Afterward, we had some time to spend in the church.  Some people prayed.  Some people bought things at the little souvenir counter the church had set up.  Some people just visited with other people - taking a moment of rest on a weary-making tour schedule.  I spent the half hour or so that we had there wandering around the church and absorbing the many ways that artists had captured the story of Jesus meeting the woman at the well.

Near the entrance of the church I found this one contemporary icon.  In the sea of artistic interpretations, nothing about it really stood out.  It was an icon in the classic Eastern style.  But I stood there for the 15 or 20 minutes that I had left, and allowed it to draw me in.

I thought of myself standing beside that well.  I thought of the crystal, cool water it produces from deep in the earth, and that it has been producing for thousands of years, and that I had just tasted.  I thought of that woman - that outsider, that foreigner, that sinner - and I knew that she was calling me just as clearly as was God.  God was calling me through her.  God was calling me because I was her.

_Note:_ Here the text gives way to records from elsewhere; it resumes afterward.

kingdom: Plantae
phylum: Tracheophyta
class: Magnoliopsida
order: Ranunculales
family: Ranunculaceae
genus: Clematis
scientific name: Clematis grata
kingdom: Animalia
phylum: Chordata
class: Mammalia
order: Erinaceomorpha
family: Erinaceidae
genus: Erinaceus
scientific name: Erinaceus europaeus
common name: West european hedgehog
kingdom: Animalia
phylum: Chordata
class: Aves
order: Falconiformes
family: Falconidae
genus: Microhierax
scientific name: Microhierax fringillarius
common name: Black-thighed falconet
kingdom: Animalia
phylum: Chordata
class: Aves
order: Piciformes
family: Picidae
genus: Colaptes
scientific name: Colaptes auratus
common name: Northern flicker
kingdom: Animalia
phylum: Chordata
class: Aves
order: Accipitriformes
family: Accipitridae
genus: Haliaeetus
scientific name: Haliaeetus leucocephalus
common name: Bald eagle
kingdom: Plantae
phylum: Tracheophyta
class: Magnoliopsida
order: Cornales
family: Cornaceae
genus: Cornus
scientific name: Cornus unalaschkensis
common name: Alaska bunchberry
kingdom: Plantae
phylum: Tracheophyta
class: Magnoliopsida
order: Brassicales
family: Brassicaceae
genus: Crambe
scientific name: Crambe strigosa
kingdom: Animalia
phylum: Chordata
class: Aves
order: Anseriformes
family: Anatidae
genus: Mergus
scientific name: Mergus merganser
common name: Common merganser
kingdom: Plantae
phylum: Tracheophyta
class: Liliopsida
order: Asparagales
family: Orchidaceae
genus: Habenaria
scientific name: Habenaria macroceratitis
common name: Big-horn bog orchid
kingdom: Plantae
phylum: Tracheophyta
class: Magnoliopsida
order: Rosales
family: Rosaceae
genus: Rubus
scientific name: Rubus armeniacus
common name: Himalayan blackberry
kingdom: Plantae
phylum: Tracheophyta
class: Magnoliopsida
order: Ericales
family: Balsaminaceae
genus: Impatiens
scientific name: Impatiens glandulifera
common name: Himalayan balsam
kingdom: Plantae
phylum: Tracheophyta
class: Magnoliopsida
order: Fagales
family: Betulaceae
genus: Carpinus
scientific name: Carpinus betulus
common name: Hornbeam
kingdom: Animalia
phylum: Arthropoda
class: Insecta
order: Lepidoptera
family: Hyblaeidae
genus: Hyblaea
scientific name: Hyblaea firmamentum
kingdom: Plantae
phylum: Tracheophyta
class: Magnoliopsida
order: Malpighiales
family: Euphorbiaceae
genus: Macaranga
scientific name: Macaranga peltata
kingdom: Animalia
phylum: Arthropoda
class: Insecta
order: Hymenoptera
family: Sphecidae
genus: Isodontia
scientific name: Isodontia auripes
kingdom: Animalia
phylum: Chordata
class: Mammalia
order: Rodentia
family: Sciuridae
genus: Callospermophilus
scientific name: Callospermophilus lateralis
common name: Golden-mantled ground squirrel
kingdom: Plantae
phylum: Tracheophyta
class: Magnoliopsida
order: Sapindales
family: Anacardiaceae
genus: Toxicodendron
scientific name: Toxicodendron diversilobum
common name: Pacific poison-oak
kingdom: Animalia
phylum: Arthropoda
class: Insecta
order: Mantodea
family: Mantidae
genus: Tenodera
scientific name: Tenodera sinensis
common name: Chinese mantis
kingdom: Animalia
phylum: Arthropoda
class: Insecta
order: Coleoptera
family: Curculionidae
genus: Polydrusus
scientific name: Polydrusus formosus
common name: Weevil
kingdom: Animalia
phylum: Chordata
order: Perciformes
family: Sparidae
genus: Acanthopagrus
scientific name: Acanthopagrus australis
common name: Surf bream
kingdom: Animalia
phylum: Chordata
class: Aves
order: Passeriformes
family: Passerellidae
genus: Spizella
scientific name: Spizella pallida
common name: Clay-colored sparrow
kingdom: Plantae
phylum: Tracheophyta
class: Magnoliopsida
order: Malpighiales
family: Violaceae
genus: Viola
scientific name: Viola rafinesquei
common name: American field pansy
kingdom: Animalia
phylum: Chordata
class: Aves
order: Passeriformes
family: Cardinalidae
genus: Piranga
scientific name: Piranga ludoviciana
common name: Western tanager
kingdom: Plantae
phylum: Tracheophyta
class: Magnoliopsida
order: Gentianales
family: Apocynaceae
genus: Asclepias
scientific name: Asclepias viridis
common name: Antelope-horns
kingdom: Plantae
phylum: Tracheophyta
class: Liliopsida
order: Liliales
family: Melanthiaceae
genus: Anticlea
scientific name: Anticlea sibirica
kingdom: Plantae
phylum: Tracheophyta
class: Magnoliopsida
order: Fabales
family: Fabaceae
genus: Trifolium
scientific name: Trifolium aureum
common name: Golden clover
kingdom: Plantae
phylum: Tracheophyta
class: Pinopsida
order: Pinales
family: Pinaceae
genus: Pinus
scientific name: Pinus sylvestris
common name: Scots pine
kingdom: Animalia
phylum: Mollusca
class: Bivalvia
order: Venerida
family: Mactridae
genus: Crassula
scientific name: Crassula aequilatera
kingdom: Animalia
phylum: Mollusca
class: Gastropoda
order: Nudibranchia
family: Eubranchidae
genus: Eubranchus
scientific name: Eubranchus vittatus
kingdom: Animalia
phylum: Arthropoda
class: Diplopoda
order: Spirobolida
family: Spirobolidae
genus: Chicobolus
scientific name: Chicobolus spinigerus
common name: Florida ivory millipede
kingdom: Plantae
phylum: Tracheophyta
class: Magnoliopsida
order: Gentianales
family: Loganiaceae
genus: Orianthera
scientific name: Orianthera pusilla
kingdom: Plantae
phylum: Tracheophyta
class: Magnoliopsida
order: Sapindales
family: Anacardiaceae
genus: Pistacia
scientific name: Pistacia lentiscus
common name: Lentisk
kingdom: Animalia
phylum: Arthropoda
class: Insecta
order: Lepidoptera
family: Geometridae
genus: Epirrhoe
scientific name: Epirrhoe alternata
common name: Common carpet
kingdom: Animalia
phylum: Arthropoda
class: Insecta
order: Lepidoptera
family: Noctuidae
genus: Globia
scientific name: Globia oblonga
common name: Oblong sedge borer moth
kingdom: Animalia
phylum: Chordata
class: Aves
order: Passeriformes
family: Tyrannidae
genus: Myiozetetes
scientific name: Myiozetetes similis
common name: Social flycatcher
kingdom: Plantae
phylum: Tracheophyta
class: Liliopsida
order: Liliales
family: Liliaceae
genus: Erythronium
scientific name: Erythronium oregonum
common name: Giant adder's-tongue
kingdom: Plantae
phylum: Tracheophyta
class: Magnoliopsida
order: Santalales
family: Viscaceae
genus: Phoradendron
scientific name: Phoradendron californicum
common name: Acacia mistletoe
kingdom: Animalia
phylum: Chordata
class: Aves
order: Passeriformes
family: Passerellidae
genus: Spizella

Of course I’m Nicodemus, too.  The Pharisee.  The religious insider consumed with inner tumult looking to Jesus for answers that seem all too elusive.  But even more, I’m the woman at the well.  The one who doesn’t quite belong, but who still finds belonging in Christ.  The one whom Christ found in the midst of her daily tasks and turned her toward something bigger.  The weary one whom Christ refreshed with living water.

Though I was angry with Elizabeth for asking me that question that I couldn’t yet answer, it’s a question we all need to be asking - both as individuals and as a congregation.  We’re called to be ministers of this gospel of Jesus Christ, but why?  What motivates us?  What story turned us around?  Which story keeps turning us around each time we encounter it?  Where in the Christian story do we see ourselves?  Where are we being called?  To where are we being driven?

We need to know, because when we encounter the tempests like we heard about from Nicodemus last week, we need these stories as a roadmap.  We need to know what motivates us, for those times when we need the motivation the most.

There are times in the life of any faithful Christian and in the life of any faithful congregation when we simply don’t know the way.  There are times when our decisions or our circumstances leave us feeling far from the path we thought we were supposed to be following.

Knowing who we are, and who we’re called to serve, and how we’re called to walk the way with Christ can lead us home when we get lost.  For me, the way home is by way of the outsider - my own “inner outsider” and the outsiders I see (and sometimes fail to see) every day.  It may be something else for you.  And it may be something else entirely for ‘us’.

It might be a really frustrating question.  I can be hard to answer.  But it’s worth asking.